The impact of MNCs on the development of a country is highly uneven. In some ways the impact of MNCs in India has been positive. They have brought in new technology and products, so the consumers have wide choice and awareness of international standards. They have indirectly made

Indian companies more efficient as they brought in competition. But the negative aspects of their entry into our country are serious. In many situations these enterprises widen the already high income gap between the rich and the poor. They tend to promote the interests of the small number of well-paid modern sector workers, and this leads to the widening of wage differentials in the country.

As they are mostly located in urban areas, the MNCs worsen the already existing imbalance between the rural and urban areas as well as contribute to accelerated rural-urban migration. They divert resources away from much- needed food production to the manufacture of sophisticated products catering to the demands of the local elite.

These products stimulate inappropriate consumption patterns through advertisement and their monopolistic market power, using inappropriate (capital intensive) technology. Such capital intensive technology leads to negligible, or even reduces, job creation.

Although MNCs improve the foreign exchange position of a country, their long-term impact may be to reduce foreign exchange earnings of both current and capital accounts. The current account may deteriorate due to large-scale import of intermediate goods, and capital account may worsen because of repatriation of profits, interest, royalties, management fees, etc. Indeed, the RBI has said that the average rate of profit of MNCs is something between 20 per cent and 25 per cent—which is a substantial amount sent out of the country.

While the MNCs contribute to the public revenue in the form of corporate taxes, their contribution is less than it should be as a result of liberal tax concessions, excessive investment allowances, disguised subsidies and tariff protection by the local government which often offset the gains made from tax revenue.

MNCs may damage the economies of the underdeveloped economies because their superior knowledge, worldwide contacts and advertising skills inhibit the emergence of small-scale local enterprises.
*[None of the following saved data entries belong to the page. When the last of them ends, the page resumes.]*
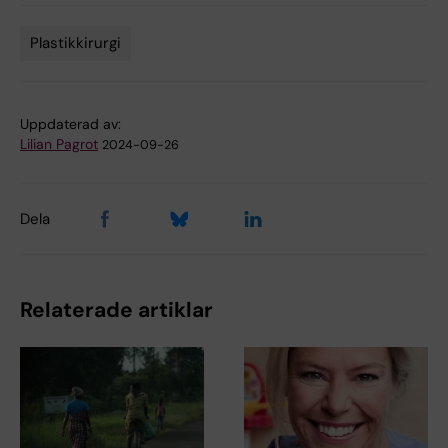
Plastikkirurgi
Tags
Uppdaterad av:
Lilian Pagrot
2024-09-26
Dela
Relaterade artiklar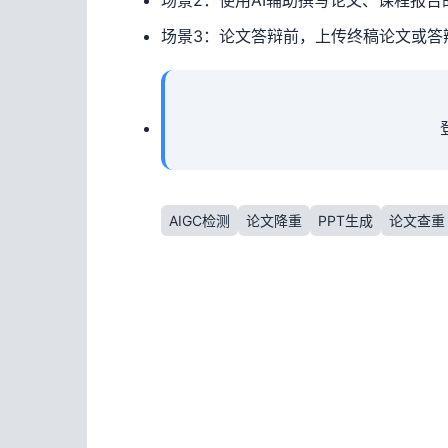
场景3：论文答辩前，上传终稿论文或答辩
AIGC检测
论文降重
PPT生成
论文查重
Because of their huge resources, MNCs are able to diversify into various economic activities, pushing out indigenous companies in those fields.

Though many MNC initially promise to transfer technology to the host country, they seldom do so. Even if they do, they transfer, not the latest sophisticated technology, but obsolete technology.

They do not often transfer much capital from the parent company but raise resources from within India.

In conclusion, we may say that foreign investment (if it is actually done) can be an important stimulus to economic and social development, only so long as the interests of both the MNCs and the host country coincide.

It has been pointed out that these companies export too little, that they tend to declare high dividends, that their investments are concentrated in certain sectors, that they transfer very little technology.